Edito : Faux et usage de faux

    Mais où est passé le soldat Evrard ? La question hante la rédaction de News Assurances Pro. Nous le voyons apparaître ça et là dans différents media. Nous l’avons même surpris à publier sur son blog de campagne. Un homme qui prône dans son programme “la diffusion de [ses] idées par tous les canaux modernes de communication” ne peut refuser une interview se dit-on.

    Certes on peut comprendre que la perspective d’un débat filmé avec son rival, un temps évoquée, soit source d’angoisse pour qui n’est pas rompu à l’exercice. Une affaire d’ailleurs classée sans suite par l’intéressé. Mais une interview ne devrait pas susciter autant de craintes. Faux. Car, vous aurez beau chercher dans les plus de 12.000 articles publiés sur News Assurances Pro, vous ne trouverez pas un mot du candidat adoubé par le président sortant sur l’élection à venir.

    Horreur et damnation. La rédaction de News Assurances Pro aurait-elle manqué à son devoir d’honnêteté dans cette élection en oubliant de donner la parole à l’un des deux prétendants ? Et bien non. C’est plutôt l’inverse qui se produit. News Assurances Pro est boycotté par Patrick Evrard et son équipe. Pourtant, il y a encore 10 jours, aucun édito de cette nature n’aurait été publié sur le site. Après maintes et maintes sollicitations l’agent général seino-marin avait finalement accepté de passer devant notre caméra.

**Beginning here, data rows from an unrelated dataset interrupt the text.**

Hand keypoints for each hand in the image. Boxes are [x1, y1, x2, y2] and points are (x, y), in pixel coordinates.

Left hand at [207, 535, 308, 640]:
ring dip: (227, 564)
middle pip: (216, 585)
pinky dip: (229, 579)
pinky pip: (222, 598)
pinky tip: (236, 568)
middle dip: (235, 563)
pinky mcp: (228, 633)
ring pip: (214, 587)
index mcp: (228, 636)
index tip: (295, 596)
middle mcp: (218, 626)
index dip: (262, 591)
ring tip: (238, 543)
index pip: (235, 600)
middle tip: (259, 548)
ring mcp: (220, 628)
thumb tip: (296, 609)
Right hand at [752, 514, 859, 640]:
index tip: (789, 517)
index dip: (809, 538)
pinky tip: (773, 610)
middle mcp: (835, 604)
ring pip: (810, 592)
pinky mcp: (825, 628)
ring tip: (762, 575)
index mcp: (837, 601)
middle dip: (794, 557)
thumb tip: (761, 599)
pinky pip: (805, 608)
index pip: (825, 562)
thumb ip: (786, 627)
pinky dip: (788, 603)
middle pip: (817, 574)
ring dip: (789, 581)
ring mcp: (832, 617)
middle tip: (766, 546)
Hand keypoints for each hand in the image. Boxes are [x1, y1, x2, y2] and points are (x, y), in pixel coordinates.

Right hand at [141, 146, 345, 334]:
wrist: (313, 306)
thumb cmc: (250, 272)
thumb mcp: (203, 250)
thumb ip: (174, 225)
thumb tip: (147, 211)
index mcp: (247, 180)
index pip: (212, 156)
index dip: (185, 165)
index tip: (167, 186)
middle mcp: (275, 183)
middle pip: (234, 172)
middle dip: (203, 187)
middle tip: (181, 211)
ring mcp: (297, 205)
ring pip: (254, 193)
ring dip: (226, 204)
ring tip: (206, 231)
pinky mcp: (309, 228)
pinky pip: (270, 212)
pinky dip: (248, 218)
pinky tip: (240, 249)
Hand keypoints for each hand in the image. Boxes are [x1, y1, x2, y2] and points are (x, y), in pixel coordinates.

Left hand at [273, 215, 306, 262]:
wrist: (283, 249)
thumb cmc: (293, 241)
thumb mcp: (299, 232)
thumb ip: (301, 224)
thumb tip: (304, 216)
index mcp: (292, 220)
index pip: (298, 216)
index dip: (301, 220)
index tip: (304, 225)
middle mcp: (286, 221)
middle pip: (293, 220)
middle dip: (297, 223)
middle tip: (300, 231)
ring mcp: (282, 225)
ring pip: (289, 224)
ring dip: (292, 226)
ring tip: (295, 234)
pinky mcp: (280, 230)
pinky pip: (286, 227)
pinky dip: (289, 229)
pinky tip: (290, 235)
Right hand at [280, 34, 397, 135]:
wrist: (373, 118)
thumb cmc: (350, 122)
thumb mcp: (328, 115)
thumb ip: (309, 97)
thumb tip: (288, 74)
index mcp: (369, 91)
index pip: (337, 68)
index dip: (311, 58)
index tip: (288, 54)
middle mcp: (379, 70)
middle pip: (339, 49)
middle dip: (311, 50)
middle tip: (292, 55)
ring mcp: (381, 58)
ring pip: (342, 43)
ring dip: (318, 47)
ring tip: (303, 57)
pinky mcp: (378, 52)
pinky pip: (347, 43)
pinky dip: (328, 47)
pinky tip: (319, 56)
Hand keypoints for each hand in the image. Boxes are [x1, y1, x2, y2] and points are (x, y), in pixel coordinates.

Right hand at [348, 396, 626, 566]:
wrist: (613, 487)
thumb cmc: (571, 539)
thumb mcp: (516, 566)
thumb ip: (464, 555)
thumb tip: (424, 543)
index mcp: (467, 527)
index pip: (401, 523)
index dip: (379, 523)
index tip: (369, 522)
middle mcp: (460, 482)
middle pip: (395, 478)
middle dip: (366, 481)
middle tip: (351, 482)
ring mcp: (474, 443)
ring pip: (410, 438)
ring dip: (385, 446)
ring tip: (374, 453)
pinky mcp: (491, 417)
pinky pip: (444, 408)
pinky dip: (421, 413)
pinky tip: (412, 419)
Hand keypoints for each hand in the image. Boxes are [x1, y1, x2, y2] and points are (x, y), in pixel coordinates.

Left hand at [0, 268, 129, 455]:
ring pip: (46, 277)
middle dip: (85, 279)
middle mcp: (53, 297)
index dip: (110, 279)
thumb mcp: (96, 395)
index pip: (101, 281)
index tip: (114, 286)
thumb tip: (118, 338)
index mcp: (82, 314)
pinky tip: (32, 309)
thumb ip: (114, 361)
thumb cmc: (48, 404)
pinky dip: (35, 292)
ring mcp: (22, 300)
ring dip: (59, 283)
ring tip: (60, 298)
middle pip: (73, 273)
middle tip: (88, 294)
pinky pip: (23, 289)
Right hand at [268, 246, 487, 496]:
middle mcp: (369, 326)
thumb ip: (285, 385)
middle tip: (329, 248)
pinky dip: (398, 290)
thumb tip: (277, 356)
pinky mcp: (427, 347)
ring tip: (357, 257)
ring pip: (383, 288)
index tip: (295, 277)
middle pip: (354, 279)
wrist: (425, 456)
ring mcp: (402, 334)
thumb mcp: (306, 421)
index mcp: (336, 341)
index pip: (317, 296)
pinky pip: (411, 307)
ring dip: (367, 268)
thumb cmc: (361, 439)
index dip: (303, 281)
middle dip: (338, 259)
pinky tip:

    Fausse joie. Car lundi 18 mai, dans un mail laconique envoyé à une collaboratrice, l’homme revenait sur sa décision. Le fameux p’tet ben qu’oui, p’tet ben qu’non normand avait encore frappé. Justifiant son faux bond par des soucis personnels nous tentons de le contacter. Mais faux espoirs. Nous sommes systématiquement renvoyés sur son répondeur. Persévérants, nous contournons le problème et tentons de joindre un membre de son équipe. Là encore répondeur. Jusqu’à que nous décidions de passer par un téléphone fixe. Preuve que ce dernier a encore de beaux jours devant lui, il répond immédiatement.
    Nous l’interrogeons alors sur les raisons qui poussent le camp Evrard à nous ignorer. La réponse est des plus surprenantes. “Nous n’apprécions pas ce que vous écrivez sur nous”, lance-t-il.

    Interloqués, nous lui demandons quel(s) article(s) publié(s) par notre rédaction a pu heurter sa sensibilité. L’homme se lance alors dans une diatribe contre des écrits de… La Lettre de l’Assurance. Voici qu’après le faux bond, nous avons droit à la fausse excuse. Utiliser les textes de confrères – sur des faits avérés soit dit en passant – pour justifier son mutisme relève en effet de la malhonnêteté intellectuelle. Car rappelons-le. Certes, La Lettre de l’Assurance appartient au même groupe de presse. Mais les rédactions sont séparées et les lignes éditoriales sont bien distinctes, tout comme les directeurs de la publication du reste. Ce serait comme si un footballeur refusait une interview dans le cahier sports du Parisien au titre qu’il appartient au même groupe que l’Equipe. C’est donc un faux problème.

    Mais finalement à jouer les anguilles, M. Evrard se prive d’une opportunité de défendre son projet et crée, de lui-même, une inégalité dans le traitement de l’information. Certes la courtoisie n’est pas une obligation. Mais c’est une attitude selon le dictionnaire. Et une attitude en dit souvent long sur une personne. Alors à défaut de nous répondre, gageons que M. Evrard nous lira.